Energy Tax Incentives Prominent in Senate Finance Committee’s Extenders Package
The Senate Finance Committee approved its long-awaited tax extenders package on April 3, 2014. The Expiring Provisions Improvement Reform and Efficiency (EXPIRE) Act, which the Committee approved by voice vote, would extend dozens of temporary tax incentives that expired at the end of last year or are set to expire at the end of this year. Moreover, the package includes numerous energy tax incentives that lapsed at the end of last year.
The EXPIRE Act would extend the following energy tax provisions:
- * Production tax credit and investment tax credit with respect to facilities producing electricity from certain renewable sources (e.g., wind) (Sections 45 and 48)
- * Deduction for energy efficient commercial building property (Section 179D)
- * Credit for residential energy efficient property (Section 25C)
- Alternative fuel refueling property credit (Section 30C)
- Credit for electric motorcycles and three-wheeled vehicles (Section 30D)
- Second generation biofuel producer credit (Section 40)
- Special depreciation allowance for second generation biofuel plant property (Section 168(l))
- Tax credits for biodiesel and renewable diesel (Section 40A)
- Credit for the production of Indian coal (Section 45(e)(10))
- Credit for energy efficient new homes (Section 45L)
- Alternative fuel and alternative fuel mixture credit (Sections 6426 and 6427(e))
- Credit for new qualified fuel cell motor vehicles (Section 30B) (expires in 2014)
* Provision was not included in Senator Ron Wyden’s (D-OR) “Chairman’s mark” but was added to the package before the Committee’s mark-up.
That said, the EXPIRE Act is, for the most part, a “clean” extenders package, meaning that the proposal mostly changes termination dates and includes few changes to underlying policy. As a result, certain modifications sought by the renewable energy industry were not included. For example, the proposal would not expand Master Limited Partnerships (MLPs) along the lines of Senator Chris Coons’ Master Limited Partnerships Parity Act (S. 795).

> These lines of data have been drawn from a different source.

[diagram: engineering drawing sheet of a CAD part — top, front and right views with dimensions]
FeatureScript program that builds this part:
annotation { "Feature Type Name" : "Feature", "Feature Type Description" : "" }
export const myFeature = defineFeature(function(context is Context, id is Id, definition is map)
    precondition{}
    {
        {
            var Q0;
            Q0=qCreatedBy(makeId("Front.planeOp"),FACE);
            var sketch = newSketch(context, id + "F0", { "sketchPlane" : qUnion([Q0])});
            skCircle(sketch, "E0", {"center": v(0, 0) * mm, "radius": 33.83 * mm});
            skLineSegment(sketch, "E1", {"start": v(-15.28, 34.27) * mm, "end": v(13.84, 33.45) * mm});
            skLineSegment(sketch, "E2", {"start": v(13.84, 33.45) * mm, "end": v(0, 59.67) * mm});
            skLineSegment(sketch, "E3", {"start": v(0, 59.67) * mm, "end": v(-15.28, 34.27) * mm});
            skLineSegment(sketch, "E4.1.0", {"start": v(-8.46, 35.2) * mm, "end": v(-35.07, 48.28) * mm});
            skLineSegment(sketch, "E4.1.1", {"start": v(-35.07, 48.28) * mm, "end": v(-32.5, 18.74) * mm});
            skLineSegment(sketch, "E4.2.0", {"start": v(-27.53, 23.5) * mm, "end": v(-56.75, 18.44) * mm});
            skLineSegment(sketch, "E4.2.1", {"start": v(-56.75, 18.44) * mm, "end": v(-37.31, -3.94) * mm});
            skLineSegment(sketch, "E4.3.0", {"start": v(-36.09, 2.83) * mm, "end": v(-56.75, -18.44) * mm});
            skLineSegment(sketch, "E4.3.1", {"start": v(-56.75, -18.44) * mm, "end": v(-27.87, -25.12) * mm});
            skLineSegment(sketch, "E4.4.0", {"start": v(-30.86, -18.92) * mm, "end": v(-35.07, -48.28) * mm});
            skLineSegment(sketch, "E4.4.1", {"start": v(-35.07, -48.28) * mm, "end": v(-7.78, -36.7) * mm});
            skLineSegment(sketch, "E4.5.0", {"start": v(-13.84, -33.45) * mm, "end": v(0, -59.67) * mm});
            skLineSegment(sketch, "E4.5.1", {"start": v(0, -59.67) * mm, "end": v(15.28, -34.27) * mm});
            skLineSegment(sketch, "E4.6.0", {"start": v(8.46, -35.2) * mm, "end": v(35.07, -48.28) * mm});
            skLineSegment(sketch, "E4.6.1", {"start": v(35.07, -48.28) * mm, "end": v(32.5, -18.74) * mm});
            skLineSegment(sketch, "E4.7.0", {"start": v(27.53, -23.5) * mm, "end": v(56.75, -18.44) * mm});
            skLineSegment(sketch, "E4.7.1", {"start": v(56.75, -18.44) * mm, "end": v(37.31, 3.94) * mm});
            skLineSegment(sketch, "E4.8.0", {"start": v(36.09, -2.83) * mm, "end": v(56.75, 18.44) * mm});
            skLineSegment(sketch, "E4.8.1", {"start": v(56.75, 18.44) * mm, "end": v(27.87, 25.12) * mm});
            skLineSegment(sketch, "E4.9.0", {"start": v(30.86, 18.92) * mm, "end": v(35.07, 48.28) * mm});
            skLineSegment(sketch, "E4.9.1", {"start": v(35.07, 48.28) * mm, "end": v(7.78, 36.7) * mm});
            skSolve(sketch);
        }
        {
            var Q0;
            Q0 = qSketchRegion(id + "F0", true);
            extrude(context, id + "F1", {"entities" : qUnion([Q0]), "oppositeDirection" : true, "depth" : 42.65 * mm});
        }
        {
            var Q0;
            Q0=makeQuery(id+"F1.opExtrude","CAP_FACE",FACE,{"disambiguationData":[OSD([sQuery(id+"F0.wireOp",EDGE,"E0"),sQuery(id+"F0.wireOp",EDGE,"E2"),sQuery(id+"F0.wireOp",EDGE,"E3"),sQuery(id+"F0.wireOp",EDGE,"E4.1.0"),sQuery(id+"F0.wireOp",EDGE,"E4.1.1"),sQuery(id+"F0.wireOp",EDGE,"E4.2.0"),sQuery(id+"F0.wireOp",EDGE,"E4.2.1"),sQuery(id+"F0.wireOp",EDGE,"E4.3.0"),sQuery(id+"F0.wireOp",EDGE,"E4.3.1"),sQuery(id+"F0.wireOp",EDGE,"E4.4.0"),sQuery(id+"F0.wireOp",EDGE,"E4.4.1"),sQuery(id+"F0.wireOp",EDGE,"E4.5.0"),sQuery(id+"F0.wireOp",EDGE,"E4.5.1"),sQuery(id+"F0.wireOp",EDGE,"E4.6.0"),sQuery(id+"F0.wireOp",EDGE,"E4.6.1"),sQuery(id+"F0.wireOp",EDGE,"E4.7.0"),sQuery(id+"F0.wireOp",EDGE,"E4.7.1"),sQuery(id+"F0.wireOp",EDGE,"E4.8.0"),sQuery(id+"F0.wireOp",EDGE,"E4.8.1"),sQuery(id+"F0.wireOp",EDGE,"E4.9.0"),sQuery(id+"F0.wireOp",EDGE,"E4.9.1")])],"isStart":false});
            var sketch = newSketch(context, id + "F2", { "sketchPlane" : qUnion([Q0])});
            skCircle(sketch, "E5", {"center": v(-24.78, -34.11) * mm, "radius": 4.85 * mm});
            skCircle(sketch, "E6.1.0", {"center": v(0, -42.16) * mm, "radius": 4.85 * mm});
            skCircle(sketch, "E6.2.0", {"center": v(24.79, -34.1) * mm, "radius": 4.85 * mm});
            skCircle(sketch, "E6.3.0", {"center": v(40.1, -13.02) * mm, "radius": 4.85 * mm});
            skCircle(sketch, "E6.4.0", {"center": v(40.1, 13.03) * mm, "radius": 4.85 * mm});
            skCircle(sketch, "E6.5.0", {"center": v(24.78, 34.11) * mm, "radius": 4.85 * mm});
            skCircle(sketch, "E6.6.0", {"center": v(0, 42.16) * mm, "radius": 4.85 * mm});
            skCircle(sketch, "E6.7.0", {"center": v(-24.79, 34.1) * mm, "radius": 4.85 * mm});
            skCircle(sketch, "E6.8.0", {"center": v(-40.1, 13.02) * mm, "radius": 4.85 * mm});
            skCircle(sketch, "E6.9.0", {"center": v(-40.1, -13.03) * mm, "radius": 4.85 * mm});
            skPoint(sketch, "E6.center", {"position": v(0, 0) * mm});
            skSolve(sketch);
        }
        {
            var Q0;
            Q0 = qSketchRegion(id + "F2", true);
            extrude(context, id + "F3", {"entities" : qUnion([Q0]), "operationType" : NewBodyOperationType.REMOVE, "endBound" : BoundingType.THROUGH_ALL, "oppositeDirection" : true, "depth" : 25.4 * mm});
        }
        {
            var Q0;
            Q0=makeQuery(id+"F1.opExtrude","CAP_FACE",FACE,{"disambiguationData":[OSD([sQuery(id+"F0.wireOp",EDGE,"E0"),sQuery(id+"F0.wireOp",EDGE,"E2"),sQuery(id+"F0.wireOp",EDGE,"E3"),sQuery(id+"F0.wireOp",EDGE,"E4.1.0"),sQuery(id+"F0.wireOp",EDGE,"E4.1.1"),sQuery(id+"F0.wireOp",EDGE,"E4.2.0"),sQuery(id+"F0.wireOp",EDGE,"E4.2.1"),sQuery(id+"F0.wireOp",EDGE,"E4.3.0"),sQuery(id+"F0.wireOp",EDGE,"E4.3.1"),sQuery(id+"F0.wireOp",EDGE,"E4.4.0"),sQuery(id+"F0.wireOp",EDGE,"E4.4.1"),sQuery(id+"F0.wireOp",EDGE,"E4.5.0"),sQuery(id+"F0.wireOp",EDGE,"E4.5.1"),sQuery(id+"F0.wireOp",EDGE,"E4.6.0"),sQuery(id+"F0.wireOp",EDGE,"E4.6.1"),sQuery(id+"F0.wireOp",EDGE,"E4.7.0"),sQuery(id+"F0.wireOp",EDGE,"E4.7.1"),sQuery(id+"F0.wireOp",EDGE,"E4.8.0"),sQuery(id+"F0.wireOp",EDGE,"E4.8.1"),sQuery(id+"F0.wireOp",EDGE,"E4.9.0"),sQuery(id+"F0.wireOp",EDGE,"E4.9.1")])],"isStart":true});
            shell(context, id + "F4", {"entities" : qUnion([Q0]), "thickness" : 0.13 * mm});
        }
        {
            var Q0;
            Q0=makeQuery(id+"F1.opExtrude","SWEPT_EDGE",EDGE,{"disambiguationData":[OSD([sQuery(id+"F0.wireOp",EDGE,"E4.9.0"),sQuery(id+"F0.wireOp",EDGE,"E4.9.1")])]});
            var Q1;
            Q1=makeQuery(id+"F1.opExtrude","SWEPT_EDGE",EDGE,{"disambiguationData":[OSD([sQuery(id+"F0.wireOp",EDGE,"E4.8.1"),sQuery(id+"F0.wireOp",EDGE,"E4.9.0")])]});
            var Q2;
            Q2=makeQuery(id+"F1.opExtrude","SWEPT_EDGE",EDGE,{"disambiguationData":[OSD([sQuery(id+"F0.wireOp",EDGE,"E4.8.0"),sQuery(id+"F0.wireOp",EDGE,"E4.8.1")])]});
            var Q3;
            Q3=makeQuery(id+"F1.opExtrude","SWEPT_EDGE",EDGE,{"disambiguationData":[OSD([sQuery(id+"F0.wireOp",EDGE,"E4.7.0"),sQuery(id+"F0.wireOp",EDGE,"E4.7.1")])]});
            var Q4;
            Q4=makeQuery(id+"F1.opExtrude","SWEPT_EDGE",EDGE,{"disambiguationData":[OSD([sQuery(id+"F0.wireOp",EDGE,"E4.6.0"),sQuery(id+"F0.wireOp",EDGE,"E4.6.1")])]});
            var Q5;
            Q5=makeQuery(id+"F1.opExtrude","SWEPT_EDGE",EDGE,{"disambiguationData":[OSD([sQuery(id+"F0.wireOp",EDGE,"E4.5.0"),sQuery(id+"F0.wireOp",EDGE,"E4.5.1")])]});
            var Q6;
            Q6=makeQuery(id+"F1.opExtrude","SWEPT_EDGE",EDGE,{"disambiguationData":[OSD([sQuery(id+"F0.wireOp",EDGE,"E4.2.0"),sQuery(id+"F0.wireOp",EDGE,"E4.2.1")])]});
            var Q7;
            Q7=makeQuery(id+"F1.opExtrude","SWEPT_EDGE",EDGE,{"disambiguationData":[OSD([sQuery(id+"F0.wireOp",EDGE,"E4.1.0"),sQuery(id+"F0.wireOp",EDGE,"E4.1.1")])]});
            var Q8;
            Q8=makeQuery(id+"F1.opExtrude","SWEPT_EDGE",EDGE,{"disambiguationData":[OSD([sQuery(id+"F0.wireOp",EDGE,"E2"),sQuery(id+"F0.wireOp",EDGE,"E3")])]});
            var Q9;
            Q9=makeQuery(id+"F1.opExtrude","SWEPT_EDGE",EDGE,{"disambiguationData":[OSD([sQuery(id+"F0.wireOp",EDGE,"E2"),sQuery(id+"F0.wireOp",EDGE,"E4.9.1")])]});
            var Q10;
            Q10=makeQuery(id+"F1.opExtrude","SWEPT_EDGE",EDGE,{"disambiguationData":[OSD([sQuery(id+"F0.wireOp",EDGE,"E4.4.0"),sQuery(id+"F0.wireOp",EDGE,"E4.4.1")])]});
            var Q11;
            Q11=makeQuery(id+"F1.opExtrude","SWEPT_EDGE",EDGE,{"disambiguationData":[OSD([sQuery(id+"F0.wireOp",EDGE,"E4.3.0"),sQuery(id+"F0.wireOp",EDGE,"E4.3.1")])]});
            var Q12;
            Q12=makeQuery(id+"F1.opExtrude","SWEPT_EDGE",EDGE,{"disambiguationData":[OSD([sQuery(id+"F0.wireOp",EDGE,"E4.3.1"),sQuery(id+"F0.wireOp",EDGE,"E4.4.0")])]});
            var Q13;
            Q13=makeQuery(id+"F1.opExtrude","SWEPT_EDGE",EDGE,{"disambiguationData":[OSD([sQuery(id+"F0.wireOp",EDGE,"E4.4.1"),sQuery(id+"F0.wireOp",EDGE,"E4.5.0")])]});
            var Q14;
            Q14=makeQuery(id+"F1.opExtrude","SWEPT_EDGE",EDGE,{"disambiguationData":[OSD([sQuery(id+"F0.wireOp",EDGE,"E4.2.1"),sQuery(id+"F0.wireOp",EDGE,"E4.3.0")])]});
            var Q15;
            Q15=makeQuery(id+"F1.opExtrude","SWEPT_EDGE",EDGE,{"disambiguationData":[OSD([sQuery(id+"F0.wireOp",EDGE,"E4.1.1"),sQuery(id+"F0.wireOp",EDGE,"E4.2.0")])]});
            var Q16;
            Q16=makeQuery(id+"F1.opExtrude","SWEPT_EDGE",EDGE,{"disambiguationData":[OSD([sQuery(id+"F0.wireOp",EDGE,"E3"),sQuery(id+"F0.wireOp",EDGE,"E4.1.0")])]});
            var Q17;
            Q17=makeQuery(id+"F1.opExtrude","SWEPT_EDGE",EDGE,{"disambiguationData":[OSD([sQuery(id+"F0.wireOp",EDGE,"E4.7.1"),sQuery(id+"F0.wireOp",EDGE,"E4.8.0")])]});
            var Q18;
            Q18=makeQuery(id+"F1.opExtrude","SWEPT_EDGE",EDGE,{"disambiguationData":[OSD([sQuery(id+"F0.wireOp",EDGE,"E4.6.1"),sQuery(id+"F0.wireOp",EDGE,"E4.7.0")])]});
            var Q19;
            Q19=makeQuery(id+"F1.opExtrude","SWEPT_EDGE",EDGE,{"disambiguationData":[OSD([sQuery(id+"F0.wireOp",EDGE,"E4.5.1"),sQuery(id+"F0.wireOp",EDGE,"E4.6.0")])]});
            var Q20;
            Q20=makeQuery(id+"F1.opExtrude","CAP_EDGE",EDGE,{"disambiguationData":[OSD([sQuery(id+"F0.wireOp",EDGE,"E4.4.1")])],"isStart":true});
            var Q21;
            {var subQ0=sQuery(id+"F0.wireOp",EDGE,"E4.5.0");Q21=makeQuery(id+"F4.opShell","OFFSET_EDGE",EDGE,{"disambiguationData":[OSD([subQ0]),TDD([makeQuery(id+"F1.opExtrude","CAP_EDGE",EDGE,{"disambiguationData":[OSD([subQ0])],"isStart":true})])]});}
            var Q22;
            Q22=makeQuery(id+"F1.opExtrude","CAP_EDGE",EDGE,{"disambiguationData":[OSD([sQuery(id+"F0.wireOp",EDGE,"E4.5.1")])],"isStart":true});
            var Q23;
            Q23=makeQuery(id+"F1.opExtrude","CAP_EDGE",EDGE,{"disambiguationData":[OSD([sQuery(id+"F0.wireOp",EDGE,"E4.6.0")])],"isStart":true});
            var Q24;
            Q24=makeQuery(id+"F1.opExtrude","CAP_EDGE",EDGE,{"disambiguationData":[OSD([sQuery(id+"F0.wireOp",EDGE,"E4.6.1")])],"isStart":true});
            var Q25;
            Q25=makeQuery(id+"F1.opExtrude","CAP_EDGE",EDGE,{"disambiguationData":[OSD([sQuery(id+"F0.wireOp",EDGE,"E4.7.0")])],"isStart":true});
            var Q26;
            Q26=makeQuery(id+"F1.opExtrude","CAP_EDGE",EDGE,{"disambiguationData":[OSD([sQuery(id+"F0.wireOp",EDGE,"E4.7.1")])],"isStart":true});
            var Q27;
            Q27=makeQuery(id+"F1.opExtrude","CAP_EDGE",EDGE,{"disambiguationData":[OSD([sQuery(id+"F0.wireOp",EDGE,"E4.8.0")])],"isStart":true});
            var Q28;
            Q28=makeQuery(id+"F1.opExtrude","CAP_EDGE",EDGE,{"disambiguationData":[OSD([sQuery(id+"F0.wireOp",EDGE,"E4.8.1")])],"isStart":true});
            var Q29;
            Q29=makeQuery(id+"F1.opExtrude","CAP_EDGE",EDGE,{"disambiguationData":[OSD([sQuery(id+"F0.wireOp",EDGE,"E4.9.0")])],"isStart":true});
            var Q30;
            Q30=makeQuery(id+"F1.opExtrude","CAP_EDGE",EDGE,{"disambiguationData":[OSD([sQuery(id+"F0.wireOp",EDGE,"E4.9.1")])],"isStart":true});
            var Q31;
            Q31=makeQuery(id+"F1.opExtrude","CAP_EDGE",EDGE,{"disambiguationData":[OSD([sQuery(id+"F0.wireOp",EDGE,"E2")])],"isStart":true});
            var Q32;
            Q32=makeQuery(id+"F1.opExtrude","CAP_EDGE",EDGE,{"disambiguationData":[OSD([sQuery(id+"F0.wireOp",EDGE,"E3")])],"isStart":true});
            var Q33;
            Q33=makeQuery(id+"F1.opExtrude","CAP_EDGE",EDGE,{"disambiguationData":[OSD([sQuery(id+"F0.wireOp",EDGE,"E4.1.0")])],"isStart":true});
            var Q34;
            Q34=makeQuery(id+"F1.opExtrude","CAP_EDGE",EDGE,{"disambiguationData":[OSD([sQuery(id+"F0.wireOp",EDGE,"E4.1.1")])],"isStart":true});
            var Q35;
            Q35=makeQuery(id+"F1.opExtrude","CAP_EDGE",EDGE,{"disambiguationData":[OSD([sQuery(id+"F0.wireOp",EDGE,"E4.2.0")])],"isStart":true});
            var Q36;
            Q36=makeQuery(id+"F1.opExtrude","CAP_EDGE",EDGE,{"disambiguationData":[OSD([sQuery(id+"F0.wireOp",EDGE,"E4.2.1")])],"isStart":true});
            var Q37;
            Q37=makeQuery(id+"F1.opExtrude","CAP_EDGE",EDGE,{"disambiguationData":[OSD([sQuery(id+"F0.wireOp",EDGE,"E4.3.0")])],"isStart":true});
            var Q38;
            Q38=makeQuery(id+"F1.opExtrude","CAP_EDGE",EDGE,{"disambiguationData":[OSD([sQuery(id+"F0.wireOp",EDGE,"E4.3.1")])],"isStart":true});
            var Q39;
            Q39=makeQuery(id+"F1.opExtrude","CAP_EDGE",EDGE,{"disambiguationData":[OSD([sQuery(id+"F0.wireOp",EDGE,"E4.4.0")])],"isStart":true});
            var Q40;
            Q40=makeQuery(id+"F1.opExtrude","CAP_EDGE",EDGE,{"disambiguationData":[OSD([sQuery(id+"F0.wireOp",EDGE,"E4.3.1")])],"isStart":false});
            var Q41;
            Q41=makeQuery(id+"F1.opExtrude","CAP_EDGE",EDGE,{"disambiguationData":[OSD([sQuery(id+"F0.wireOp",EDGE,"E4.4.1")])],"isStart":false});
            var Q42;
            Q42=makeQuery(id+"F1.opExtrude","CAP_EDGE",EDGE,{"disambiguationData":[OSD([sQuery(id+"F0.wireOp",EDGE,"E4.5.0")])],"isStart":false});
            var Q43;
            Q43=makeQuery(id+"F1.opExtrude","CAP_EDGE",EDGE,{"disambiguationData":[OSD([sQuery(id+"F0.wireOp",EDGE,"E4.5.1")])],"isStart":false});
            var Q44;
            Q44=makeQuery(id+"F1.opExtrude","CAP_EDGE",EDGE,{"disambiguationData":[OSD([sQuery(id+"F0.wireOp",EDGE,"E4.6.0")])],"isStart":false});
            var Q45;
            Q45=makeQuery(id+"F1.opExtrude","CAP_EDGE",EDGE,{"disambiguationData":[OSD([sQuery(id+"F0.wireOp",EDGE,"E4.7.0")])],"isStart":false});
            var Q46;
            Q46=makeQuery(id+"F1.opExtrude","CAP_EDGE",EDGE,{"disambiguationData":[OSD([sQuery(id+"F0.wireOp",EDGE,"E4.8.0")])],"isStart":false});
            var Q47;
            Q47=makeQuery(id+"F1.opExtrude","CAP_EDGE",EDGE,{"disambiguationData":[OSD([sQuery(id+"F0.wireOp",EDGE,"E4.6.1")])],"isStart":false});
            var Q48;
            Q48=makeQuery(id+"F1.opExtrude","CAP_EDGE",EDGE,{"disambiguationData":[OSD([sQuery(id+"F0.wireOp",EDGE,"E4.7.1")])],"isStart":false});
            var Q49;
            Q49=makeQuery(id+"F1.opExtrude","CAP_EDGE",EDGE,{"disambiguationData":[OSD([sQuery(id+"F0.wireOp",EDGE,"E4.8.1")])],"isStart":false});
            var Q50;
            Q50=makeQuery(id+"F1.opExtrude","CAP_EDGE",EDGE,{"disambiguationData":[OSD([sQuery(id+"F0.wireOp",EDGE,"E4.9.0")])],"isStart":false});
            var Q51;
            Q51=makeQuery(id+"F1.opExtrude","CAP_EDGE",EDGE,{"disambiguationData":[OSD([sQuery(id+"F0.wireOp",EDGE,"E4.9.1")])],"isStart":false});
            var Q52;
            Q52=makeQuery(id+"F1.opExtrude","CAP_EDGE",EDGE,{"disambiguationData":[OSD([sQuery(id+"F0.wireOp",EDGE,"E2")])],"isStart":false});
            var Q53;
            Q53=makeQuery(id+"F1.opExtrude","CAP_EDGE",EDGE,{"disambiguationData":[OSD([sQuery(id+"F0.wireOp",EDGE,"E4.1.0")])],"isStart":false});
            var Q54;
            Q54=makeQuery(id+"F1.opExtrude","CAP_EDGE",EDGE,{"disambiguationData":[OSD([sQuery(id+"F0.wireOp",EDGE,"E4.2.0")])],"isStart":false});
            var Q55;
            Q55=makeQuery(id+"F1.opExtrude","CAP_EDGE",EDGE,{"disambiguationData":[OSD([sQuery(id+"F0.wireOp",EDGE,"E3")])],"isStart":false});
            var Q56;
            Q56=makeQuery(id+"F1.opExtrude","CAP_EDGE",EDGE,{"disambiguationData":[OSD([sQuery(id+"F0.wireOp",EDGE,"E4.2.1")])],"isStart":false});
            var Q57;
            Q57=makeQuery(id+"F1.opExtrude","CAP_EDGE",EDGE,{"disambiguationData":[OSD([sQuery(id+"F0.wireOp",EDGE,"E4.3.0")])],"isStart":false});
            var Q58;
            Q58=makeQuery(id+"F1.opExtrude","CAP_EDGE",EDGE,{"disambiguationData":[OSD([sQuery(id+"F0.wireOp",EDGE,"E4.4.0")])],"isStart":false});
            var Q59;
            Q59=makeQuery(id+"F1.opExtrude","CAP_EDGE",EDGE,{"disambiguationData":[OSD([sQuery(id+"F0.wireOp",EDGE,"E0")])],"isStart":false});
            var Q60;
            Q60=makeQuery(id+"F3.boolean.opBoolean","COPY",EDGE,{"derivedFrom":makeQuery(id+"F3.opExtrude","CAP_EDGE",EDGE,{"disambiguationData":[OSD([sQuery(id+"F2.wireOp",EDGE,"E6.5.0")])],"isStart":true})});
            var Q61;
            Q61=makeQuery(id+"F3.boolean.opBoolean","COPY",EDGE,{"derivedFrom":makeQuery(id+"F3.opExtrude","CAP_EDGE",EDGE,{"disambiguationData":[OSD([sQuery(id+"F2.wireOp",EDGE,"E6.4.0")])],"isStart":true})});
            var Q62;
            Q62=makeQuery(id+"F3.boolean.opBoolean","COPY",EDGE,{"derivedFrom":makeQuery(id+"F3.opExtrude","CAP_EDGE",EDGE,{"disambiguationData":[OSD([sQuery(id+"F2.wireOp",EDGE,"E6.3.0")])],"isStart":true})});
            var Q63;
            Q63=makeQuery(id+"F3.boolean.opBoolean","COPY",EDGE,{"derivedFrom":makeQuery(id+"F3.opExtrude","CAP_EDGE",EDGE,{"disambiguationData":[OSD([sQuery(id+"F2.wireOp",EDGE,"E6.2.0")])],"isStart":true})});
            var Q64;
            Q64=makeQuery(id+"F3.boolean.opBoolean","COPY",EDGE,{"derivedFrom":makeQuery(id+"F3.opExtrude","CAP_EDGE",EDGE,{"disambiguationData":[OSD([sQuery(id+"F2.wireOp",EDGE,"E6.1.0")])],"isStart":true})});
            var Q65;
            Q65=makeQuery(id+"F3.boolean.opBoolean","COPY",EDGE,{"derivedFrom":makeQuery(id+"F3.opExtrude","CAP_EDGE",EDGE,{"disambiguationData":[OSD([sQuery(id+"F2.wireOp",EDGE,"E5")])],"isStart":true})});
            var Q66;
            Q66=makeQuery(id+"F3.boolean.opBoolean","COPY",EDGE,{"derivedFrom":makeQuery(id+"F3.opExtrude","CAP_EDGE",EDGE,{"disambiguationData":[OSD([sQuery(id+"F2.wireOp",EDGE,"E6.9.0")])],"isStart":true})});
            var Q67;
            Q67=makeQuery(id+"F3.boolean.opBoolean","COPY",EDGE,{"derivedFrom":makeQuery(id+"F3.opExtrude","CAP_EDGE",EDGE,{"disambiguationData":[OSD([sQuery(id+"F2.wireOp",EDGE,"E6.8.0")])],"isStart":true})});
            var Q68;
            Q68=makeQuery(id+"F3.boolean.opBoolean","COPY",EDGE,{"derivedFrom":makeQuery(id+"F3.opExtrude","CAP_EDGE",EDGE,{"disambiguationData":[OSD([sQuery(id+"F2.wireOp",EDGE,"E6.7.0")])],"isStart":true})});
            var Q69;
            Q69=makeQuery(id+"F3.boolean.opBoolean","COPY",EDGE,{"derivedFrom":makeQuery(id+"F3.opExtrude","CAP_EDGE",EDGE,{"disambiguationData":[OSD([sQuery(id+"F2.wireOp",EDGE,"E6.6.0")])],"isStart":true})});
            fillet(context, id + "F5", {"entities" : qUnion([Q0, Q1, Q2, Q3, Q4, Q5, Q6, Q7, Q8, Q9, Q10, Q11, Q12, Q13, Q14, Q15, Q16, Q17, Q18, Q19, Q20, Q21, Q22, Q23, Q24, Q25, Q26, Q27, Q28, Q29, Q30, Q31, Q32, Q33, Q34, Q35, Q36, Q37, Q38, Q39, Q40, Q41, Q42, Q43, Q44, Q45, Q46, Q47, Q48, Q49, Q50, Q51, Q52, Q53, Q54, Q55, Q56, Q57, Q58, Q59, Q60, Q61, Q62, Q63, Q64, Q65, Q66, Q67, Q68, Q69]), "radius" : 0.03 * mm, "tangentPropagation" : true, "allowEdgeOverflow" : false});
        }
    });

Additionally, the EXPIRE Act would not impose a “commence construction” requirement (as opposed to a “placed in service” requirement) with respect to solar projects under the investment tax credit under Section 48. Finally, it would not extend the credit for energy efficient appliances under Section 45M.
K&L Gates hosted Chairman Wyden for a breakfast meeting on April 8. Wyden stated that he is working with Senate leadership on a strategy that would bring the EXPIRE Act to the Senate floor. Some staff indicate that floor action could occur as early as the next congressional work period, during the weeks of April 28 or May 5. Meanwhile, the House Ways and Means Committee may also consider energy tax incentives soon as part of its planned series of hearings on tax extenders.
We will provide more updates as this debate unfolds over the coming months.